E allora seguitò a parlare sul nuovo argomento e gli altri tacevano sempre. A volta a volta egli si interrompeva: con voce buona e lieto umore motteggiava con questo o con quello, così che io rammentavo il Machiavelli a San Casciano fra i villici all’osteria, tra una pagina e l’altra dei Discorsi.

E l’argomento della conversazione mutò. Spesso egli taceva e guardava il tavolo o il bicchiere, distratto, non udendo gli altri che parlavano di piccole cose tra loro. Si parlò del Cristo alla festa di Purim e il Carducci rammentò il Giuda di Petruccelli della Gattina e definì il dramma del Bovio argutamente tra le compiacenti risa di tutti un Cristo in puré.

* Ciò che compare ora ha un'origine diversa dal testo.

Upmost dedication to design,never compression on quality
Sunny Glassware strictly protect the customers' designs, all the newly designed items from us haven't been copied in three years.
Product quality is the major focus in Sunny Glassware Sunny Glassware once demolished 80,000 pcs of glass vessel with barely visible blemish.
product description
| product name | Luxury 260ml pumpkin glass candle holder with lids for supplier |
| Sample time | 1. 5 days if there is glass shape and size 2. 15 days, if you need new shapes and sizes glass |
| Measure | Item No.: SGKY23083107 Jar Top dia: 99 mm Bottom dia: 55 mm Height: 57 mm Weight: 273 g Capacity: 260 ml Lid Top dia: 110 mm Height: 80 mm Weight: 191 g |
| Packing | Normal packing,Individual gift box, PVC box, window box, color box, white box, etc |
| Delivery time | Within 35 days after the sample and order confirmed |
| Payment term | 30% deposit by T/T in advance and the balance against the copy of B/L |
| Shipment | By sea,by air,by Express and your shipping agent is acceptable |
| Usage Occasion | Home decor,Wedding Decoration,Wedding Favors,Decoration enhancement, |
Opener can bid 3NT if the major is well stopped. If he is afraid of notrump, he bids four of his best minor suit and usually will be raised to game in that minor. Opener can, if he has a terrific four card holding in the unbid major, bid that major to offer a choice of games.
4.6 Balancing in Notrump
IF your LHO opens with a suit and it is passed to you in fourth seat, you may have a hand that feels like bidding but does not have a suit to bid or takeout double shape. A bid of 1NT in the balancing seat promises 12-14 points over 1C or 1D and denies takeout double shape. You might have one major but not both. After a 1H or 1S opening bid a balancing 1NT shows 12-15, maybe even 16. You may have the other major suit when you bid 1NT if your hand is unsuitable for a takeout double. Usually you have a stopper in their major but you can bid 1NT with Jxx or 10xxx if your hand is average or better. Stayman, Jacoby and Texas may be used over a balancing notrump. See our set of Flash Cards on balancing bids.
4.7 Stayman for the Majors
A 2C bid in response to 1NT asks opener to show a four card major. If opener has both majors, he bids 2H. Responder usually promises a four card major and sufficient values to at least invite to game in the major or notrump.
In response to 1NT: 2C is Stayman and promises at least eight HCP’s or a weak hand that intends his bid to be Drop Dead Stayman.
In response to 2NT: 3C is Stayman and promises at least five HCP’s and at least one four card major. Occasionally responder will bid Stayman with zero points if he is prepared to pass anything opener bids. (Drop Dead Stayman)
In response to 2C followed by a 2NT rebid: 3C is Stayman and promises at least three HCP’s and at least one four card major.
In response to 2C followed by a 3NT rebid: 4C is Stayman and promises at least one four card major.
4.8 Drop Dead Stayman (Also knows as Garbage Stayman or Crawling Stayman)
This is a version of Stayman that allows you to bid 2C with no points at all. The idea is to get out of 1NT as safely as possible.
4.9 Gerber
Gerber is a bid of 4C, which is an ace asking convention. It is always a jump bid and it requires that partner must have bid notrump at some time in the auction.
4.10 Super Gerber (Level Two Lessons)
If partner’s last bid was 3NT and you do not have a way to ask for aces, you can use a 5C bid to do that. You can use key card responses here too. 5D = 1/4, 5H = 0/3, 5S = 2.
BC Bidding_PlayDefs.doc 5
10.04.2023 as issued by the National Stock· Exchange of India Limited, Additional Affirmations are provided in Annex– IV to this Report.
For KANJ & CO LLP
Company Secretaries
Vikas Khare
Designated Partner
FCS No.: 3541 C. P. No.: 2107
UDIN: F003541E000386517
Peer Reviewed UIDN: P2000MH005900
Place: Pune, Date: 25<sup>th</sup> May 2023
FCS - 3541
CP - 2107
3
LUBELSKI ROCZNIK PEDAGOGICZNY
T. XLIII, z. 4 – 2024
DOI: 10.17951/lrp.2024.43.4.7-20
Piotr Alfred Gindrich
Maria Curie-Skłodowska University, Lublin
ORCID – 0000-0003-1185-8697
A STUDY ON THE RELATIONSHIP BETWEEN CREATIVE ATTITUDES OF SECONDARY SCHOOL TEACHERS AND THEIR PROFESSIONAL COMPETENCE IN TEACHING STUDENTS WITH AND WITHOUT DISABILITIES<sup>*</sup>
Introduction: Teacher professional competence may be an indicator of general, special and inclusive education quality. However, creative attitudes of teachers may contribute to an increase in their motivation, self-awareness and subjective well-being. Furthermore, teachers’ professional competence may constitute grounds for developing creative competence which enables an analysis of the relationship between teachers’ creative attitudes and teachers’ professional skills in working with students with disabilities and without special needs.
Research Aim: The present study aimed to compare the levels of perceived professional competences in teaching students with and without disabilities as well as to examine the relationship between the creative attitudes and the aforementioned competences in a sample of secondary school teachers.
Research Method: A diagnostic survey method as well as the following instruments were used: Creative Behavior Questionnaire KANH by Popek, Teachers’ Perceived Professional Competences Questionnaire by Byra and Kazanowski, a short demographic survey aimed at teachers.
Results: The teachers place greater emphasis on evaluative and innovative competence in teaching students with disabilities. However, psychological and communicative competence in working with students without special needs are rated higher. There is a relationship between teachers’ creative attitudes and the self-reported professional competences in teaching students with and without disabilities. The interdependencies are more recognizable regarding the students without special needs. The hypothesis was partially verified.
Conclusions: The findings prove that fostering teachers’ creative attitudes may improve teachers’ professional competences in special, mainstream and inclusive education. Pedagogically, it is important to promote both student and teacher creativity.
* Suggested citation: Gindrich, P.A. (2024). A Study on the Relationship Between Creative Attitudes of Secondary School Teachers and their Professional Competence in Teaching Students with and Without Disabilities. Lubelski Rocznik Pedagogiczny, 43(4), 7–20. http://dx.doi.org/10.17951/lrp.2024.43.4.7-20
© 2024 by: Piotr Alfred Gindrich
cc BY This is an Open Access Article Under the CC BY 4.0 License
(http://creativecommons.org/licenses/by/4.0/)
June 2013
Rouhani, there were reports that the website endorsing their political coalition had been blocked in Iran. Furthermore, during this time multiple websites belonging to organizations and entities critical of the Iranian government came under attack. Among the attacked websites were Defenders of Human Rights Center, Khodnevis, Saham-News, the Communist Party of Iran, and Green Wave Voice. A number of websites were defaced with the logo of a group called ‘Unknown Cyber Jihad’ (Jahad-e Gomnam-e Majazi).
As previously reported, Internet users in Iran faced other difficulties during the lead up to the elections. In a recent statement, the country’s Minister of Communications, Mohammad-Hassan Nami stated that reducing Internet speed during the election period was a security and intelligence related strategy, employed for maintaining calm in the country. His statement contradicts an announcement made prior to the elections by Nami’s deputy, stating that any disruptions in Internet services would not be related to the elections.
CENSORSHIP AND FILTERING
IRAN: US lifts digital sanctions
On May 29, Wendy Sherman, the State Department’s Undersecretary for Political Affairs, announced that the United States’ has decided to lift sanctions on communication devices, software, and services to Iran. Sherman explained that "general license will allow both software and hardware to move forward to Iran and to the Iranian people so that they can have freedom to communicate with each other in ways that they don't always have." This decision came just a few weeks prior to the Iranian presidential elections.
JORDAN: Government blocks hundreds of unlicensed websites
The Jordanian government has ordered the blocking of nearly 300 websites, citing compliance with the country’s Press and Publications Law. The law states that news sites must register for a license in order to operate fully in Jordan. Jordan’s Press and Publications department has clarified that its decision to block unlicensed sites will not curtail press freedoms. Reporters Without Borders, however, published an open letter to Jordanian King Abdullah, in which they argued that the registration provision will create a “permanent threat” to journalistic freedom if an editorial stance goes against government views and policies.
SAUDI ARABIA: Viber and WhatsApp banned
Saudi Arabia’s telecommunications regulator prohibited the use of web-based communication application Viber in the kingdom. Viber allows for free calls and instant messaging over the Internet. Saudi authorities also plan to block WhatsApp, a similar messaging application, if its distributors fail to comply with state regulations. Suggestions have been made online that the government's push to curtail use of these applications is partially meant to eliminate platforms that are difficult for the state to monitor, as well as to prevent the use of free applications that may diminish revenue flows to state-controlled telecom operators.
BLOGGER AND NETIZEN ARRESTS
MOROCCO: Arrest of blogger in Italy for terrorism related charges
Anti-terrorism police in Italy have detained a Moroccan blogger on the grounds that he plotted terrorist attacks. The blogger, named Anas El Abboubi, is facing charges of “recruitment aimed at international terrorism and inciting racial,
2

Si parlò del Bonghi in Francia, e d’altre cose molte e diverse.

Verso l’una egli si levò, e mentre tutti, amici e camerieri, si affollavano attorno mormorando rispettosamente Buon viaggio, professore, uscì.

Il crocchio, senza parole, si separò lì presso la statua del Galvani, chi qua chi là, via sotto i portici.

Qualche nota.

Il Carducci è consigliere comunale e provinciale a Bologna, dove vive dal sessanta. Nell’89, essendo stato il maggior eletto, presiedette il Consiglio comunale sorto dal suffragio popolare allora novellamente allargato per la legge Crispi.

La sua vita quotidiana è assai metodica. Non si alza prestissimo, come rincasa tardi la notte; lavora tutta la mattina, alle 12 beve tre uova; puntualmente (sommo ed unico esempio in Italia) va il lunedi, il mercoledì e il venerdì alla sua lezione dalle due alle quattro pomeridiane; esce e passa dagli Zanichelli dove prende il Corriere della Sera; va a pranzo alle sei e mangia con appetito d’uomo valido e sano; poi esce per andare verso le nove dagli Zanichelli ancora, o a chiacchierare, o a fare una partita al briscolon, o a leggere (tre o quattro volte ogni inverno) del Dante o dell’Orazio: e la sua lettura allora è così viva e limpida che vale commento.

Egli è un ottimo amministratore del piccolo patrimonio che col suo grande lavoro ha raccolto; m’assicurano che quel patrimonio non superi le ottantamila lire! Ha maritato tutte e tre le sue figliuole: la Bice (quella della poesia Alle nozze di mia figlia) al signor Bevilacqua di Livorno, la Laura all’ingegner Gnaccarini, la Libertà (la Titì del San Guido) all’ingegner Masi.

Una ultima nota caratteristica. Da buon poeta egli non è grande intenditore di musica. Dice di amar Wagner intensamente; ma in fondo si commove solamente e sinceramente quando ascolta O signor che dal tetto natìo!


E adesso vi confesso che anche a me è doluto di veder spento l’antico miraggio della intellettualità dell’ambiente bolognese, sopra tutto perché temo che quelle tenebre circostanti non affraliscano in qualche modo la bella e vivace vecchiaia del grande poeta. Ma Giosuè Carducci è là su le Alpi, vivo, giovane, laborioso. Che importa se le nuvole vaporano poiché l’azzurro fulgido resta?